Descrizione e caratteristiche

foto: Juniperus communis e Pyracantha coccinea - autore F. Ambrosini - archivio Servizio Parchi e Risorse Forestali della Regione Emilia-RomagnaSi tratta di un affioramento ofiolitico di limitata estensione, situato ad Est del Passo delle Pianazze, a cavallo tra le valli del Nure e del Ceno, quindi al margine tra le province di Piacenza e Parma. Costituito dai due gruppi Roccia Cinque Dita e Groppo Sidoli, il sito si trova a circa mille metri di quota in ambienti appenninici sommitali, sia pure distanti dalla cresta principale. Le rocce, vere protagoniste di questo sito, sono costituite prevalentemente da serpentiniti e diabasi in contesto montano ad elevato grado di naturalità per scarsa antropizzazione. Per felice localizzazione e buone condizioni ambientali, l’area riveste notevole valore paesaggistico.
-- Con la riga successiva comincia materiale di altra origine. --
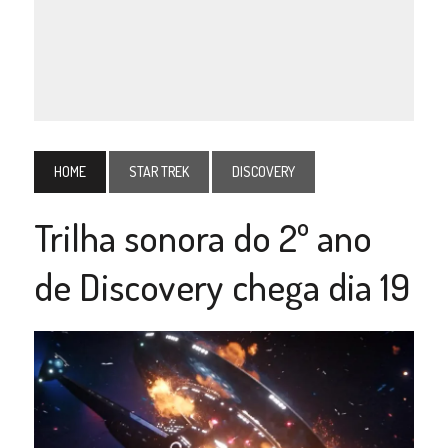
HOME
STAR TREK
DISCOVERY
Trilha sonora do 2º ano
de Discovery chega dia 19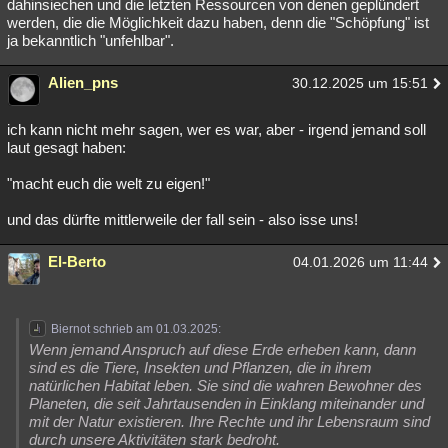
dahinsiechen und die letzten Ressourcen von denen geplündert
werden, die die Möglichkeit dazu haben, denn die "Schöpfung" ist
ja bekanntlich "unfehlbar".
Alien_pns
30.12.2025 um 15:51
ich kann nicht mehr sagen, wer es war, aber - irgend jemand soll
laut gesagt haben:
"macht euch die welt zu eigen!"
und das dürfte mittlerweile der fall sein - also isse uns!
El-Berto
04.01.2026 um 11:44
Biernot schrieb am 01.03.2025:
Wenn jemand Anspruch auf diese Erde erheben kann, dann
sind es die Tiere, Insekten und Pflanzen, die in ihrem
natürlichen Habitat leben. Sie sind die wahren Bewohner des
Planeten, die seit Jahrtausenden in Einklang miteinander und
mit der Natur existieren. Ihre Rechte und ihr Lebensraum sind
durch unsere Aktivitäten stark bedroht.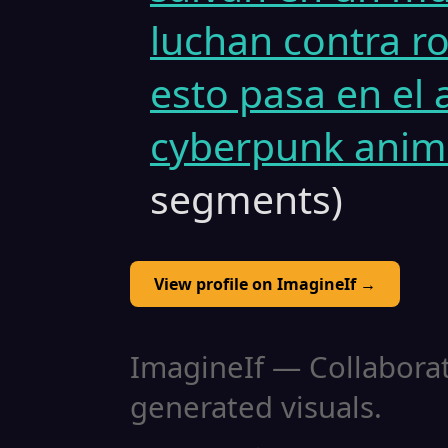
luchan contra r
esto pasa en el 
cyberpunk anime
segments)
View profile on ImagineIf →
ImagineIf — Collaborati
generated visuals.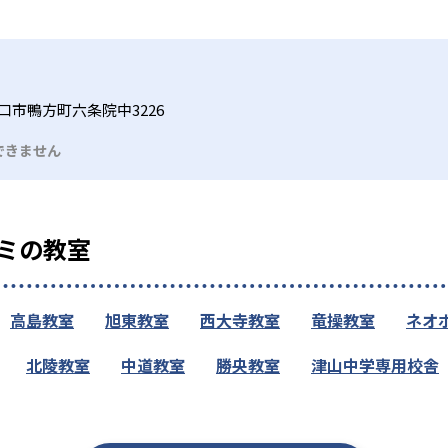
口市鴨方町六条院中3226
できません
ミの教室
高島教室
旭東教室
西大寺教室
竜操教室
ネオ
北陵教室
中道教室
勝央教室
津山中学専用校舎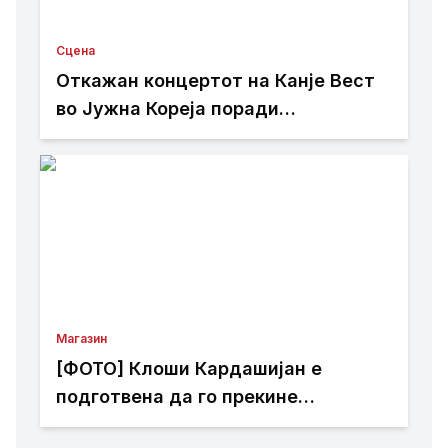
Сцена
Откажан концертот на Канје Вест
во Јужна Кореја поради
контроверзии
Магазин
[ФОТО] Клоши Кардашијан е
подготвена да го прекине
целибатот само за еден маж: Го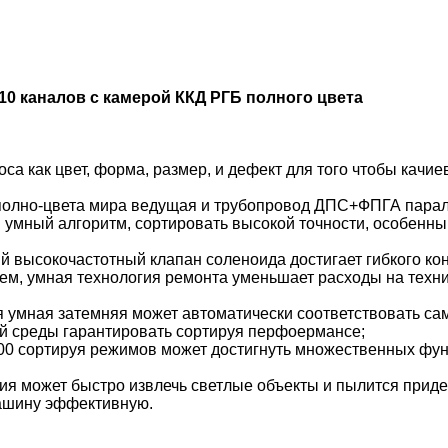
10 каналов с камерой ККД РГБ полного цвета
са как цвет, форма, размер, и дефект для того чтобы кач
 полно-цвета мира ведущая и трубопровод ДПС+ФПГА пара
умный алгоритм, сортировать высокой точности, особенный
 высокочастотный клапан соленоида достигает гибкого ко
ем, умная технология ремонта уменьшает расходы на техн
 умная затемняя может автоматически соответствовать са
й среды гарантировать сортируя перфоермансе;
100 сортируя режимов может достигнуть множественных фу
ия может быстро извлечь светлые объекты и пылится прид
ашину эффективную.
Gli ambienti rupestri e di prateria sono più frequenti, meno diffusi i boschi veri e propri per quanto la vegetazione presenti uno stadio dinamico per successioni naturali che attualmente registra la diffusione di situazioni arbustive e di brughiera che in tempi diversi tendono al bosco. Compare una flora rara e specializzata le cui specie o entità sottospecifiche si sono differenziate per adattamento morfofisiologico al substrato serpentinoso e per la quale il sito presenta caratteristiche di area-rifugio. Nonostante le ridotte dimensioni, almeno 7 habitat d’interesse europeo problematicamente mosaicati, dei quali due prioritari, ricoprono oltre il 50% dell’area in esame.

Vegetazione

L'ambiente rupestre ospita un certo numero di specie endemiche esclusive dei substrati serpentinicoli, quali Asplenium cuneifolium e Minuartia laricifolia ssp. ophiolitica. Sulla roccia sono presenti le sassifraghe (Saxifraga moschata e S. exarata) e, tra le specie rare, Euphorbia spinosa ssp. ligustica, Iberis sempervirens, Asplenium septentrionale, Cheilanthes marantae, Robertia taraxacoides, Alyssoides utriculata. Rara e minacciata che anche se non strettamente legata al substrato ofiolitico, trova in questa stazione l'habitat ideale la Melagride minore (Fritillaria tenella). Nelle aree marginali all'affioramento roccioso, pedologicamente più favorevoli ad espressioni di vegetazione evoluta, sono presenti brughiere con il falso-bosso (Polygala chamaebuxus), arbusteti a Olivello spinoso (Hippophae rhamnoides) e boschetti di Faggio, Acero campestre, Cerro, Olmo campestre e Roverella. Molte sono le orchidee presenti, tra le quali Orchis mascula, Orchis ustulata, Ophrys insectifera, Cephalanthera longifolia e Gymnadenia conopsea. Tra le altre specie protette sono segnalate Aquilegia atrata, Armeria marginata, Armeria seticeps, Dianthus monspessulanus, Dianthus sylvestris, Erythronium dens-canis.

Fauna

Tra gli uccelli, si segnala Averla piccola (Lanius collurio) e Succiacapre (Caprimulgus europaeus). L'avifauna nidificante comprende le specie legate agli ambienti caldi e assolati delle situazioni rupestri, e in particolare Prispolone (Anthus trivialis) e Codirosso spazzacamino (Phoenicurus ochruros). Probabile nidificante è da considerarsi il Ciuffolotto (Pyrrhula pyrrhula). Tra i chirotteri, sono presenti Pipistrello albolimbato (Pipistrellus kuhli) e Pipistrello di Savi (Hypsugo savii).